→ Source information:
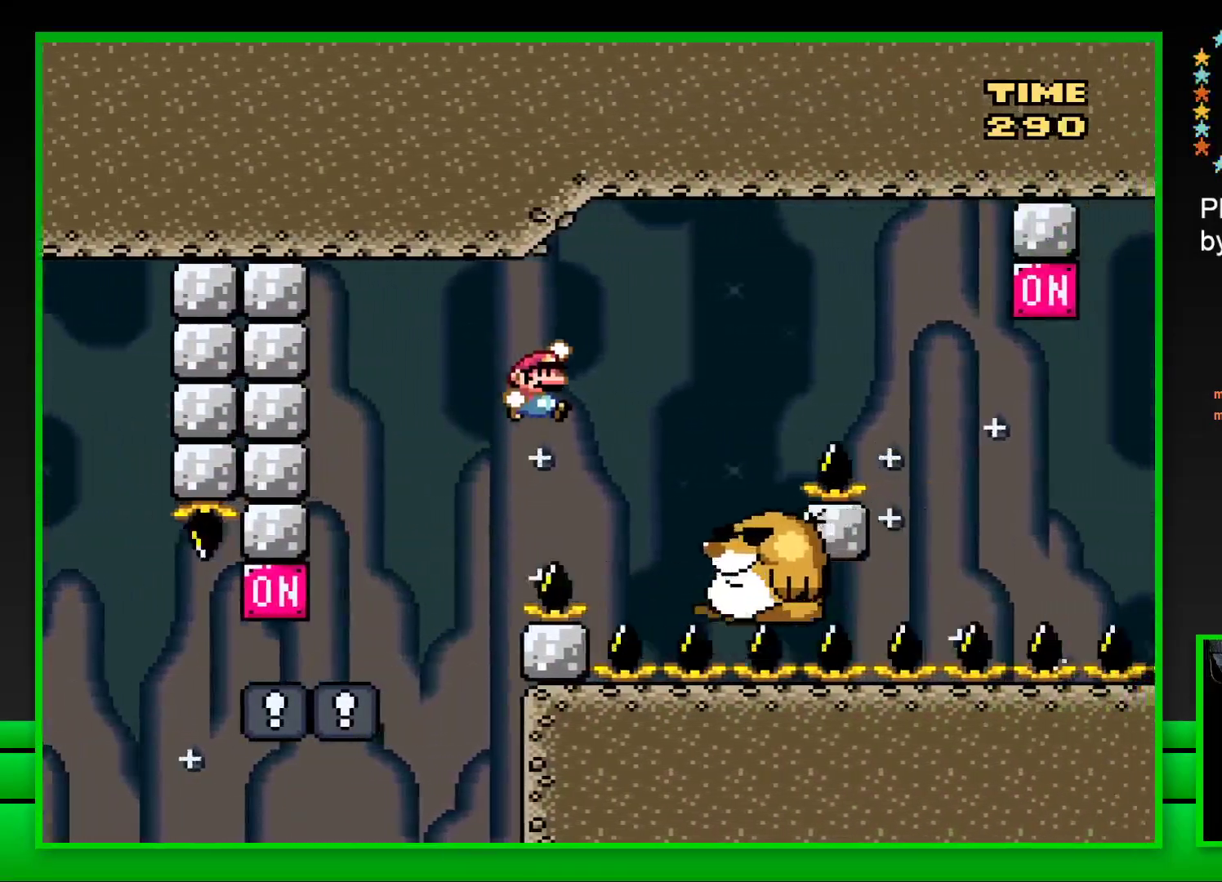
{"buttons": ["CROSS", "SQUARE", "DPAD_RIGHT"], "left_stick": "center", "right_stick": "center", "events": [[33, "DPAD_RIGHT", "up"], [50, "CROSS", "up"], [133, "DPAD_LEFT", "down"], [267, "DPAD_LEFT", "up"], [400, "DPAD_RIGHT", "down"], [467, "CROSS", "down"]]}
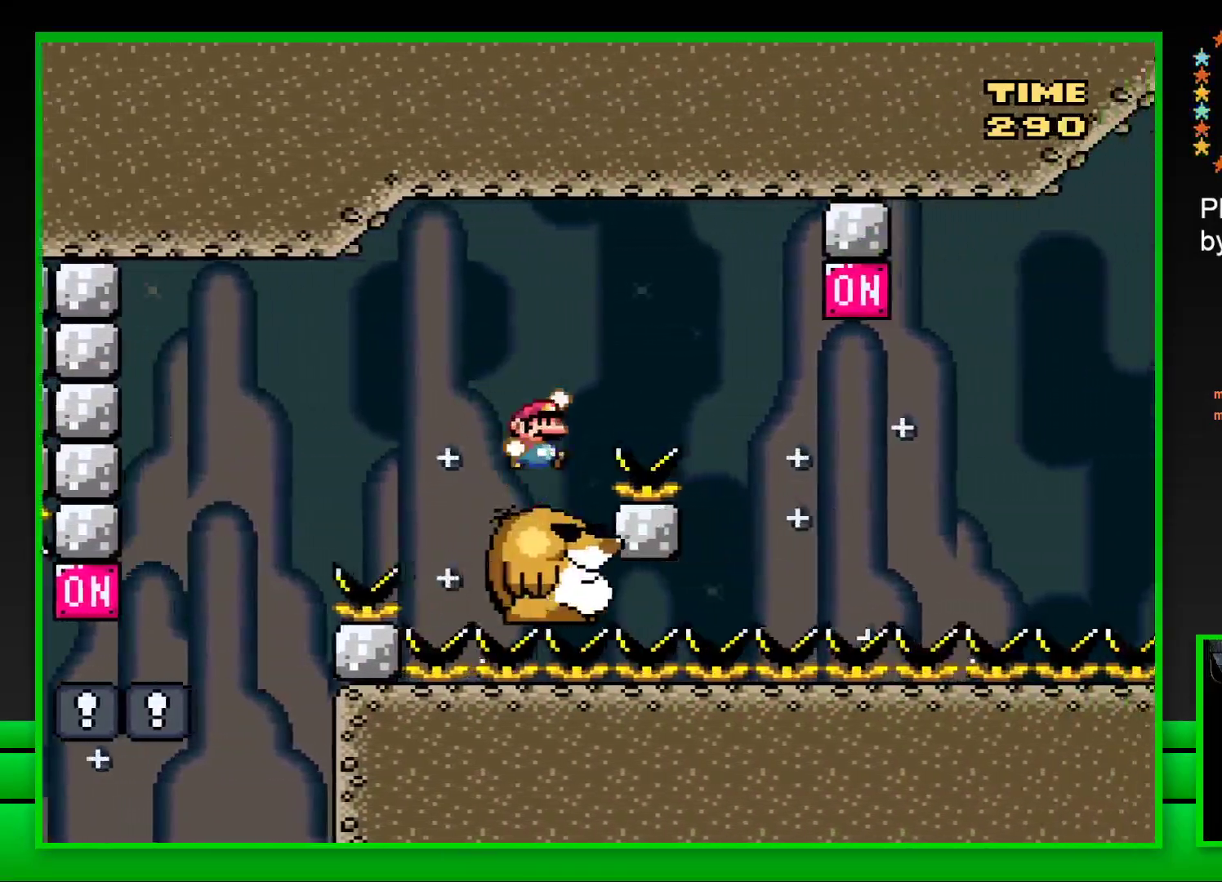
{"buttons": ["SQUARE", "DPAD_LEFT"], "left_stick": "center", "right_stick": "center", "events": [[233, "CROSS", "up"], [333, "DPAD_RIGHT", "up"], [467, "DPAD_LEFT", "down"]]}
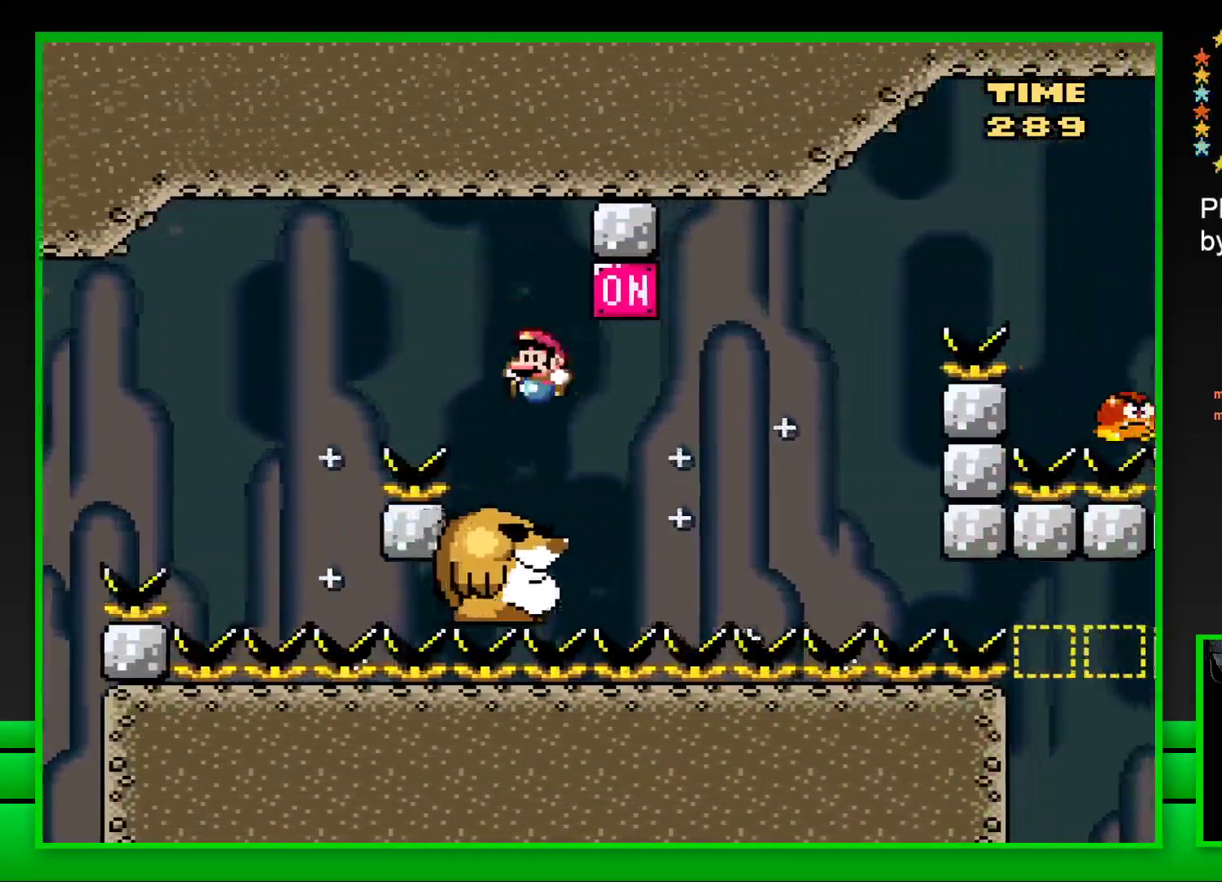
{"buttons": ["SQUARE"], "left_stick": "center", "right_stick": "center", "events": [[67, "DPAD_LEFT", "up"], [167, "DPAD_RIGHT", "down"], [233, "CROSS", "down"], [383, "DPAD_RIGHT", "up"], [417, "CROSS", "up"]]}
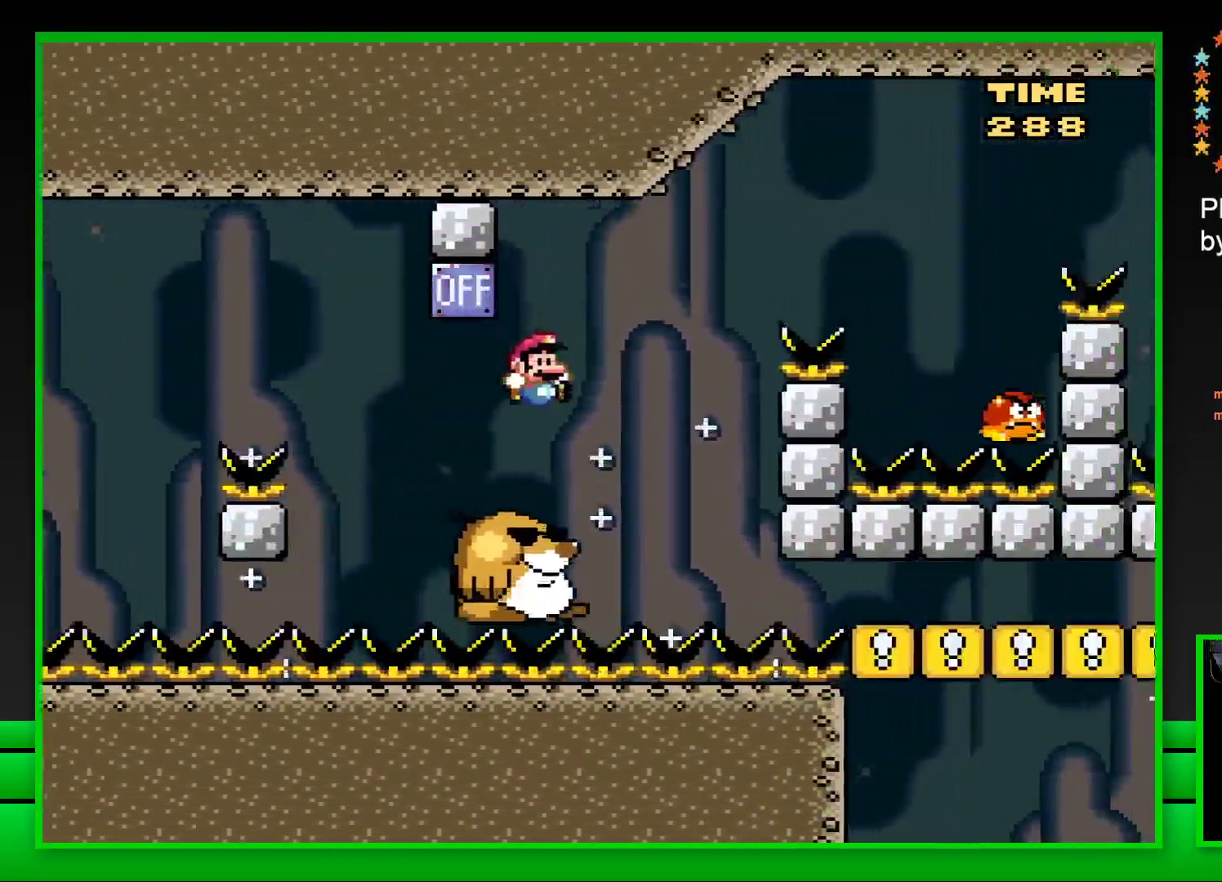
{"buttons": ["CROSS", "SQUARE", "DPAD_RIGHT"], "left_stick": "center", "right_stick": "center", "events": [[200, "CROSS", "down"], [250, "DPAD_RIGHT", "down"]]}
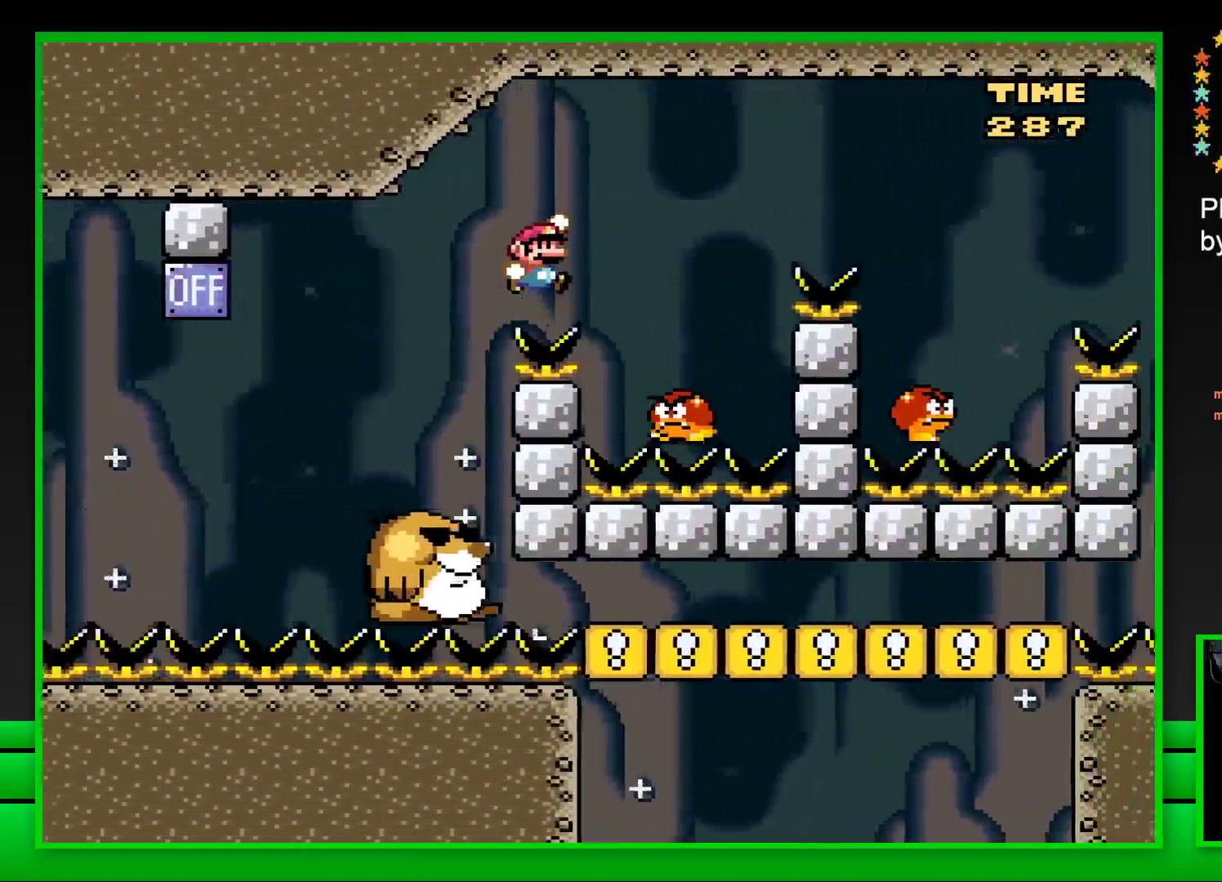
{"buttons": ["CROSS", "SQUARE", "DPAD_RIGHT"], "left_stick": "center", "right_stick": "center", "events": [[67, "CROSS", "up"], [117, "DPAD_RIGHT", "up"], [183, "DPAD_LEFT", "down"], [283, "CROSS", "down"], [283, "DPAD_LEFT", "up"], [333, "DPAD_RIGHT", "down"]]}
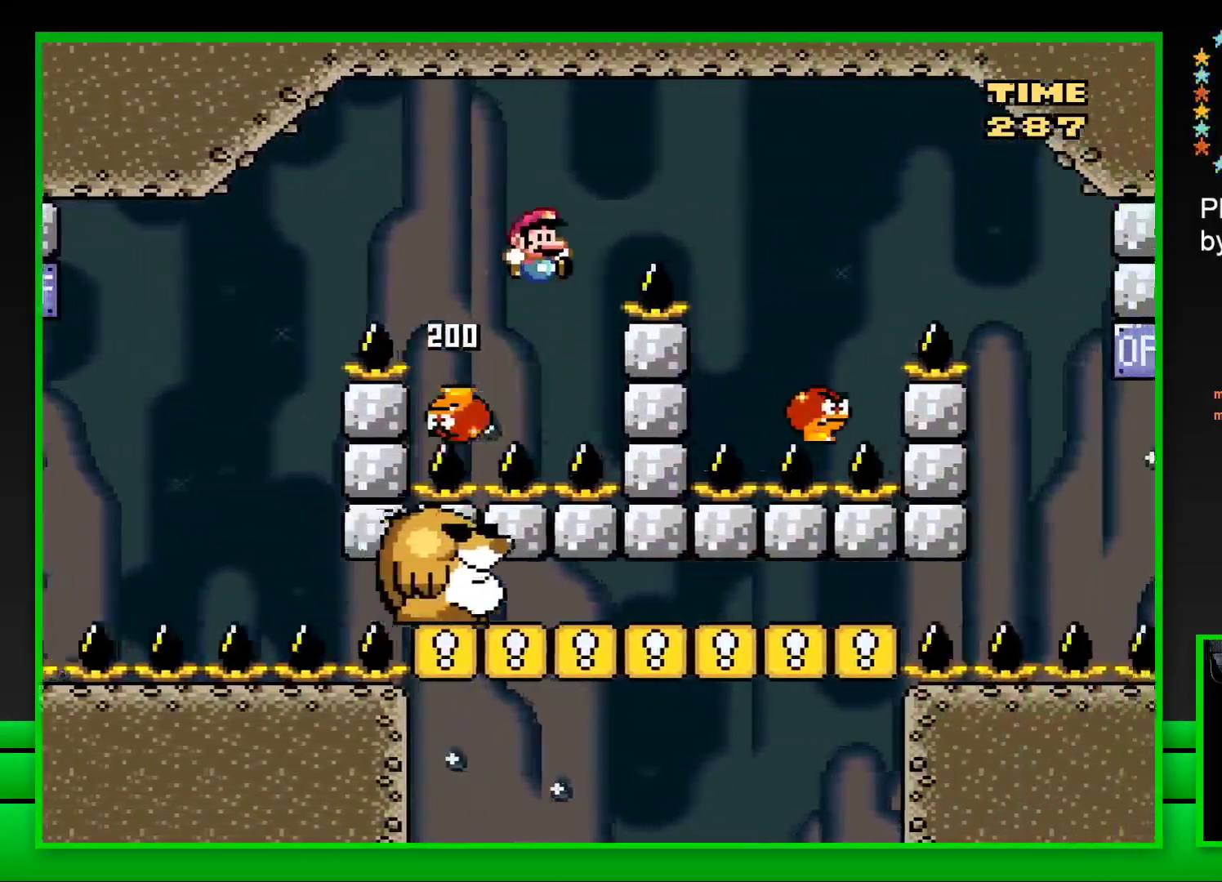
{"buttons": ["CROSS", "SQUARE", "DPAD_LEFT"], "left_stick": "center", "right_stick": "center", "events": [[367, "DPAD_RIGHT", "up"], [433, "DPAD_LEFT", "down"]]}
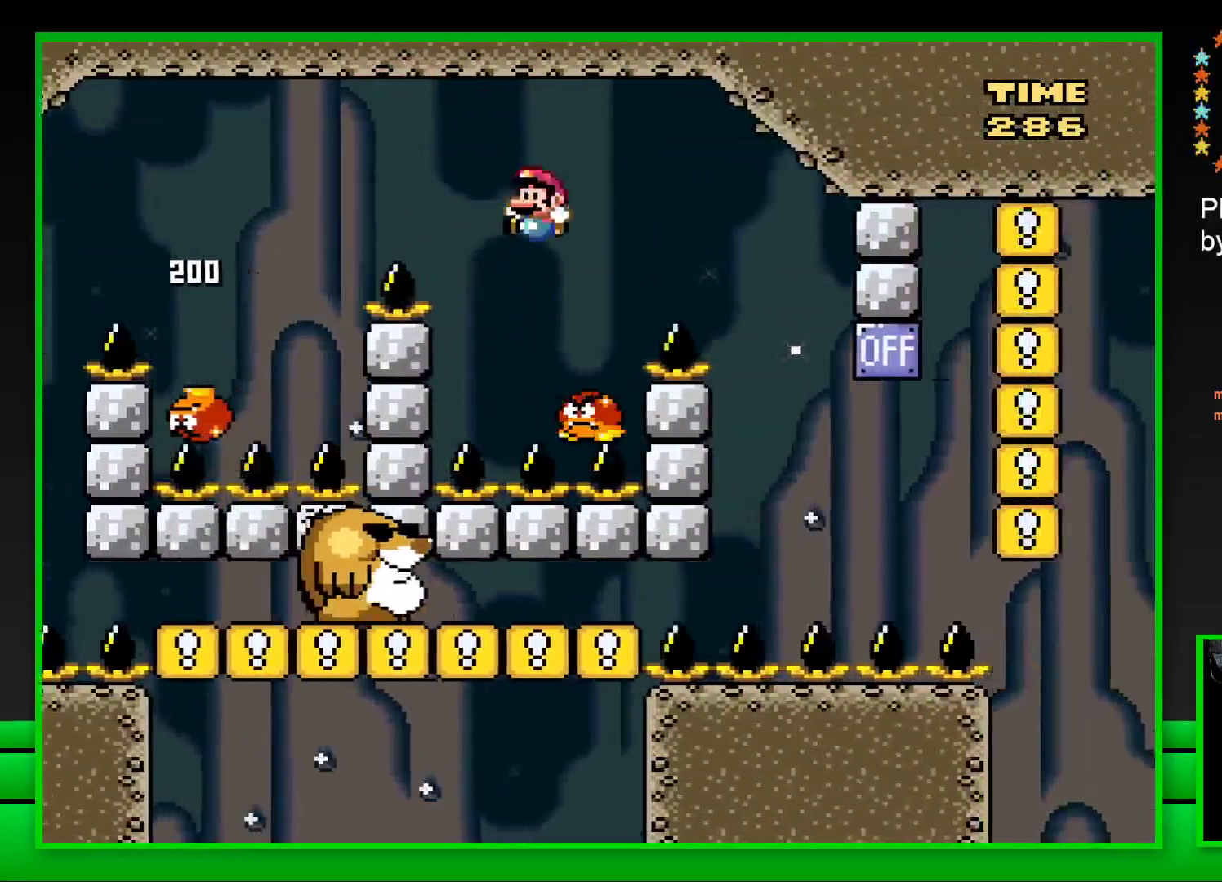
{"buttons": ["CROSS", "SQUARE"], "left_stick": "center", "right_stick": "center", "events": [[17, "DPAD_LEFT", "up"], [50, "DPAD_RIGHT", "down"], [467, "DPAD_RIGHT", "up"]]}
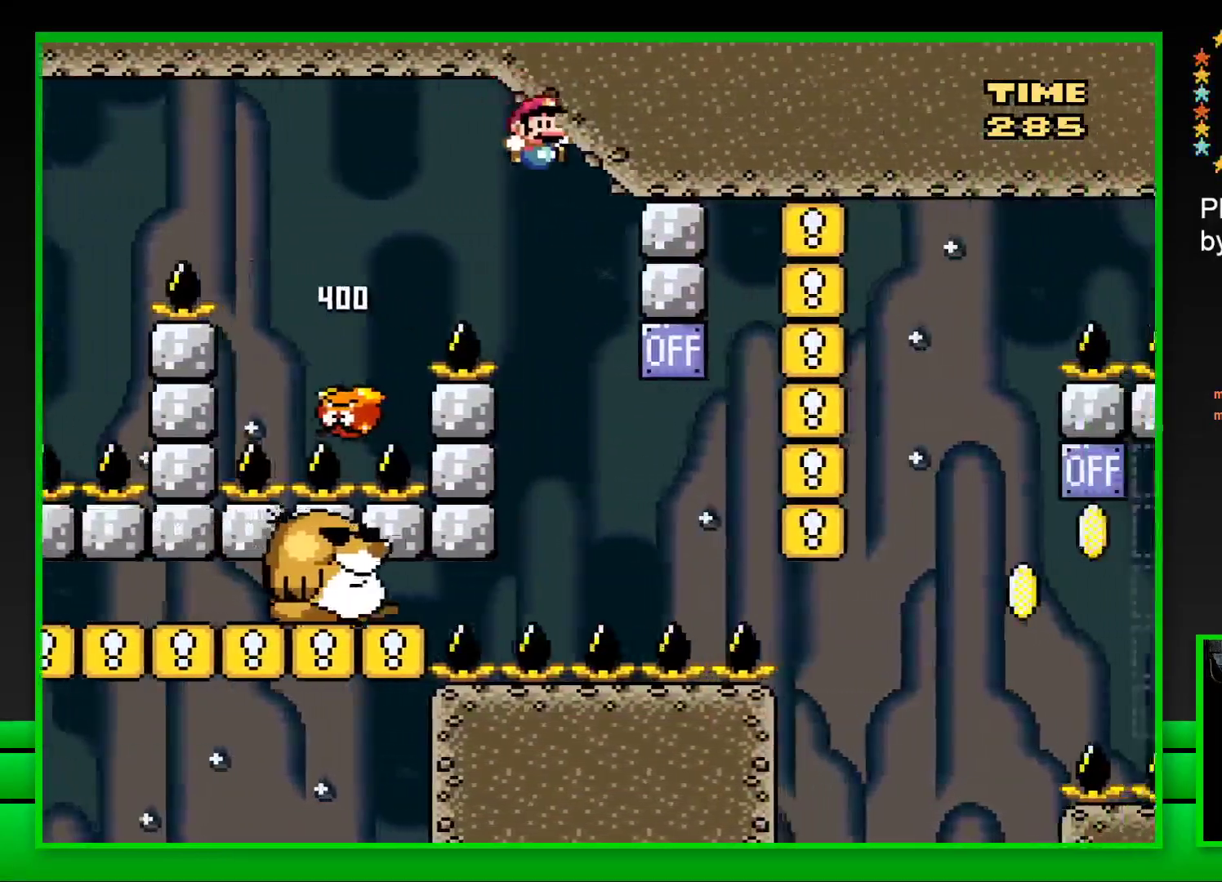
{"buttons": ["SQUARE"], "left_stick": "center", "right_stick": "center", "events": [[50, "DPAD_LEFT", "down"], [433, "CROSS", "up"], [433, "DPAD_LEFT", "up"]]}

→ Task instructions: The preceding listing must be repeated exactly, with all images dropped.

→ Answer section:
{"buttons": ["CROSS", "SQUARE", "DPAD_RIGHT"], "left_stick": "center", "right_stick": "center", "events": [[33, "DPAD_RIGHT", "up"], [50, "CROSS", "up"], [133, "DPAD_LEFT", "down"], [267, "DPAD_LEFT", "up"], [400, "DPAD_RIGHT", "down"], [467, "CROSS", "down"]]}
{"buttons": ["SQUARE", "DPAD_LEFT"], "left_stick": "center", "right_stick": "center", "events": [[233, "CROSS", "up"], [333, "DPAD_RIGHT", "up"], [467, "DPAD_LEFT", "down"]]}
{"buttons": ["SQUARE"], "left_stick": "center", "right_stick": "center", "events": [[67, "DPAD_LEFT", "up"], [167, "DPAD_RIGHT", "down"], [233, "CROSS", "down"], [383, "DPAD_RIGHT", "up"], [417, "CROSS", "up"]]}
{"buttons": ["CROSS", "SQUARE", "DPAD_RIGHT"], "left_stick": "center", "right_stick": "center", "events": [[200, "CROSS", "down"], [250, "DPAD_RIGHT", "down"]]}
{"buttons": ["CROSS", "SQUARE", "DPAD_RIGHT"], "left_stick": "center", "right_stick": "center", "events": [[67, "CROSS", "up"], [117, "DPAD_RIGHT", "up"], [183, "DPAD_LEFT", "down"], [283, "CROSS", "down"], [283, "DPAD_LEFT", "up"], [333, "DPAD_RIGHT", "down"]]}
{"buttons": ["CROSS", "SQUARE", "DPAD_LEFT"], "left_stick": "center", "right_stick": "center", "events": [[367, "DPAD_RIGHT", "up"], [433, "DPAD_LEFT", "down"]]}
{"buttons": ["CROSS", "SQUARE"], "left_stick": "center", "right_stick": "center", "events": [[17, "DPAD_LEFT", "up"], [50, "DPAD_RIGHT", "down"], [467, "DPAD_RIGHT", "up"]]}
{"buttons": ["SQUARE"], "left_stick": "center", "right_stick": "center", "events": [[50, "DPAD_LEFT", "down"], [433, "CROSS", "up"], [433, "DPAD_LEFT", "up"]]}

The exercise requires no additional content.